Opinion
December 18, 1987
Appeal from the Supreme Court, Monroe County, Siracuse, J.
Present — Callahan, J.P., Denman, Boomer, Pine and Lawton, JJ.
Order unanimously modified on the law and as modified affirmed without costs, in accordance with the following memorandum: Special Term properly denied defendants' motion for summary judgment insofar as they sought dismissal of plaintiff's contract cause of action. Triable issues of fact exist with respect to this contract claim which preclude summary judgment (cf., Rotuba Extruders v Ceppos, 46 N.Y.2d 223, 231). The court, however, erred in failing to grant summary judgment to defendants with respect to plaintiff's fraud causes of action.

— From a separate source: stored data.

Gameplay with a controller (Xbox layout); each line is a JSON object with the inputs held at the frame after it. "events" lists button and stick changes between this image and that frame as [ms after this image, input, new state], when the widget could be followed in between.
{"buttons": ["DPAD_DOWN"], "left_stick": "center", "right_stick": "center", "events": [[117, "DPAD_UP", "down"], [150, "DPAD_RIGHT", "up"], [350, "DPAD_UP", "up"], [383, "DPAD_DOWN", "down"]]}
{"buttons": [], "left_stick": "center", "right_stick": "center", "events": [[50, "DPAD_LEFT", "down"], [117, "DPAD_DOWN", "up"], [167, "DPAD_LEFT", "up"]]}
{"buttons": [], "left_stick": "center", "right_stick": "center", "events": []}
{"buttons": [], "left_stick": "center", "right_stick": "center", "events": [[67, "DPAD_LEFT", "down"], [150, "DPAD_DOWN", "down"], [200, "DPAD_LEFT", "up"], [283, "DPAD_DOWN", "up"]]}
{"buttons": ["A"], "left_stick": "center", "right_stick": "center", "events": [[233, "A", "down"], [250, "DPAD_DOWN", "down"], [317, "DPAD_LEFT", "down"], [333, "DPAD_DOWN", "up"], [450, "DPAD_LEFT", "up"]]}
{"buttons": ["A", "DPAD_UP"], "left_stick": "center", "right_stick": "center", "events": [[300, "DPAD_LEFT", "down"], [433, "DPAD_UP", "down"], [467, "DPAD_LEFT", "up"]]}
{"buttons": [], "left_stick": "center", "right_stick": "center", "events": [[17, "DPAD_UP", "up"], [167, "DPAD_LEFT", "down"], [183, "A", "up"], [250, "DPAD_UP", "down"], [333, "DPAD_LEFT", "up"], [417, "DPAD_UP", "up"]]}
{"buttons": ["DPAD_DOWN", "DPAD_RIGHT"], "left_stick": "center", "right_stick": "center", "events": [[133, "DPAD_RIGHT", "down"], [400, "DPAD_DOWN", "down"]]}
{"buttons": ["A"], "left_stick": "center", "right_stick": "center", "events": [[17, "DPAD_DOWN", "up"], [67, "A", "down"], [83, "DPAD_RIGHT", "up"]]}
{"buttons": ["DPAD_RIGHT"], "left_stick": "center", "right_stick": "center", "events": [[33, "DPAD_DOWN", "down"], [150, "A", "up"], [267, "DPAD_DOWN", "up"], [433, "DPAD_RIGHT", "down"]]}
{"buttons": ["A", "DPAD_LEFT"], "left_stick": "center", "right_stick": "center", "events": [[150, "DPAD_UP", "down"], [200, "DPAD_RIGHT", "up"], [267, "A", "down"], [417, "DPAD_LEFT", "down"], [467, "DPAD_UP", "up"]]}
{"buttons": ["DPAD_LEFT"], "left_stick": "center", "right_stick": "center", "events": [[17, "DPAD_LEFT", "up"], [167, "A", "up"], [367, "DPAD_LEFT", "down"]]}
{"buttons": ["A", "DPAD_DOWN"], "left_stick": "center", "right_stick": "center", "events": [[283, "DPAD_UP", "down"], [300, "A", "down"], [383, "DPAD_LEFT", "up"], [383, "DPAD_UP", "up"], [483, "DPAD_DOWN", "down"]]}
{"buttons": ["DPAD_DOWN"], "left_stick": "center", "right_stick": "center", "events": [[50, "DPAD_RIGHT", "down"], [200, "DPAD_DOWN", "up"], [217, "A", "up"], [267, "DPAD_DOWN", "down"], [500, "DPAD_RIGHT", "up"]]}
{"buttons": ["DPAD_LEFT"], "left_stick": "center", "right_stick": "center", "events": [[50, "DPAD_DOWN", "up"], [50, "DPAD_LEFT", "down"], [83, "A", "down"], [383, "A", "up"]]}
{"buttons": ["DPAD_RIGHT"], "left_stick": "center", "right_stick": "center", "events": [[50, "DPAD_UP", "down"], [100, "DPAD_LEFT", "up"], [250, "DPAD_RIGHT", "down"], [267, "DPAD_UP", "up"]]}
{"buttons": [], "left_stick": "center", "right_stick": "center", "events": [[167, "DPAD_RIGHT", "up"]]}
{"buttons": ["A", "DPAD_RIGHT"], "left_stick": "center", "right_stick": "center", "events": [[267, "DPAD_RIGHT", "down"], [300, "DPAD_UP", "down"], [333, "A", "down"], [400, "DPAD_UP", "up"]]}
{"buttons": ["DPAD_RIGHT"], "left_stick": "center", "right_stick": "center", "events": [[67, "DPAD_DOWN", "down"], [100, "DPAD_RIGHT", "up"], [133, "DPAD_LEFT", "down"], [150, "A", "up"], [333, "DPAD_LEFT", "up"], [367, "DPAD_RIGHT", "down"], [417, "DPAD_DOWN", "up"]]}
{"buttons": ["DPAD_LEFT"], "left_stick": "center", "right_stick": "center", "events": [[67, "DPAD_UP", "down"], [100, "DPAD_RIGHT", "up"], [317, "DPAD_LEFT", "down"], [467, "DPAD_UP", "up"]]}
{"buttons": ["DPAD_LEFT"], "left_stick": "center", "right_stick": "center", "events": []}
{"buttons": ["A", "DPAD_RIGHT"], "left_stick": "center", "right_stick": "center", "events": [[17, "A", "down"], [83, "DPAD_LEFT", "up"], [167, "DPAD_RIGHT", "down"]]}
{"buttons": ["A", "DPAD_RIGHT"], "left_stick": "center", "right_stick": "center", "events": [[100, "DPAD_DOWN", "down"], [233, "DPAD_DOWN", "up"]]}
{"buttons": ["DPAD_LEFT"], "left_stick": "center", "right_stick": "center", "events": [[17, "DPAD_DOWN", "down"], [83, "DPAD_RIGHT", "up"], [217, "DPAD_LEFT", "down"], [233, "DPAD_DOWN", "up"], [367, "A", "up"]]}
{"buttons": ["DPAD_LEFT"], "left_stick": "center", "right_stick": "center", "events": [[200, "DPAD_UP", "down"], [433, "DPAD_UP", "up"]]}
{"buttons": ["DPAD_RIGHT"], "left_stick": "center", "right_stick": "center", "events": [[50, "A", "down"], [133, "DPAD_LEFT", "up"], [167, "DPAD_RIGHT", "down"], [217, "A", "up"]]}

In 1963 the parties entered into an employment contract whereby plaintiff, upon compliance with certain requirements, was granted an option to purchase 5% of the common stock of defendant corporation. In 1984 plaintiff elected to exercise his option. Defendants rejected plaintiff's purported election on the grounds that the option had lapsed and that plaintiff had not complied with the contractual prerequisite to its exercise. Plaintiff commenced the present action asserting causes of action for breach of contract and fraud. The fraud claims are based on plaintiff's contention that defendants failed to apprise plaintiff of the minimal cost to exercise his option, that his option had terminated and that defendants had induced him to continue his employment by misrepresenting the continued validity of his option.
As no separate and distinct duty beyond the contractual relationship existed between the parties, defendants' alleged breach of contract does not give rise to a tort claim (see, Wegman v Dairylea Coop., 50 A.D.2d 108, 112, lv dismissed 38 N.Y.2d 710, 918). Further, these fraud claims, commenced in 1985, are barred by the applicable Statute of Limitations (CPLR 213; 203 [f]). Plaintiff admits being specifically advised in 1972 by defendants that his stock option had lapsed. As of that date plaintiff had knowledge of the alleged fraud to deprive him of his stock option, or with reasonable diligence could have discovered the fraud (see, Neuhs v Ingersoll Rand Co., 115 A.D.2d 187, 188-189, lv denied 67 N.Y.2d 604; Smith v Sarkisian, 63 A.D.2d 780, 781, affd 47 N.Y.2d 878).